Pull out each line in the rows below that contains the word "position", and copy every such line in full.

───── EXTRACTED MATERIAL

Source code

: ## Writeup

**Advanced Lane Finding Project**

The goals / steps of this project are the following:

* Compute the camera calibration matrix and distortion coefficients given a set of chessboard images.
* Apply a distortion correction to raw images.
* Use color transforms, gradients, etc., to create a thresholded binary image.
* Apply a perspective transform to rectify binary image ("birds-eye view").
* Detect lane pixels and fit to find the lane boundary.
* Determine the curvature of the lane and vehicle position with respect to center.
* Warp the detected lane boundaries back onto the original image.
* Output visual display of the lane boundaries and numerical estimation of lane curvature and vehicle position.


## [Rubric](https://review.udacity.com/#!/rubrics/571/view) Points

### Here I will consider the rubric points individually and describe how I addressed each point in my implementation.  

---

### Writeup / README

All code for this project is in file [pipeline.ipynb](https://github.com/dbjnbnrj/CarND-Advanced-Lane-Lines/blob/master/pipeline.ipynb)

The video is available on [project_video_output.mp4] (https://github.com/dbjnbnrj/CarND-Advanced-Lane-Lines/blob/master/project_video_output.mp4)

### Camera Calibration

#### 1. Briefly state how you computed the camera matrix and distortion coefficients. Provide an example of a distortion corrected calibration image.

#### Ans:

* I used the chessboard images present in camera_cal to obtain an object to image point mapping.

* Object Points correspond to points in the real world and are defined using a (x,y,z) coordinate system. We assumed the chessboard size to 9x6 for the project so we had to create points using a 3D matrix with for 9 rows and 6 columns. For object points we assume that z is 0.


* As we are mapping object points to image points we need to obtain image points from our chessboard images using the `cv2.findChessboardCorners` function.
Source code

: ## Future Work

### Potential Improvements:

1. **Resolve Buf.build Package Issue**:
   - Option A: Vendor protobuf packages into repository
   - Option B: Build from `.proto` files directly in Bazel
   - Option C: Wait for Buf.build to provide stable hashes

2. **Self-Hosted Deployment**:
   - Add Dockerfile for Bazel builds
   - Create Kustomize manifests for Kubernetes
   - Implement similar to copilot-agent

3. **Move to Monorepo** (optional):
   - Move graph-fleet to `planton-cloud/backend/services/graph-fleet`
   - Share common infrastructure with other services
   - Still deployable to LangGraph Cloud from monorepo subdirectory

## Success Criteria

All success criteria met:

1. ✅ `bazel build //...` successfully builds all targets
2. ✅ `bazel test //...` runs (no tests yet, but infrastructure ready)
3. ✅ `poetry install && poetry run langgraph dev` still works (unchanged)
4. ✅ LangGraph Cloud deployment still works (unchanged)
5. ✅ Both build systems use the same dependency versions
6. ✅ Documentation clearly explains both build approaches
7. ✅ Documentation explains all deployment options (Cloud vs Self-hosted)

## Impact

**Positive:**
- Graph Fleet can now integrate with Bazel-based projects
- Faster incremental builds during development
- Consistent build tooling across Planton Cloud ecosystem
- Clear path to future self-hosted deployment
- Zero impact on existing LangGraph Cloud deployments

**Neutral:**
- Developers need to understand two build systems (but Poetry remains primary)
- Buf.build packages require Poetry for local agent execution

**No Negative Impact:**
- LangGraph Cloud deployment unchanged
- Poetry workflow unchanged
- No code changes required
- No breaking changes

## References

──────────

• FINAL ANSWER:
* Determine the curvature of the lane and vehicle position with respect to center.
* Output visual display of the lane boundaries and numerical estimation of lane curvature and vehicle position.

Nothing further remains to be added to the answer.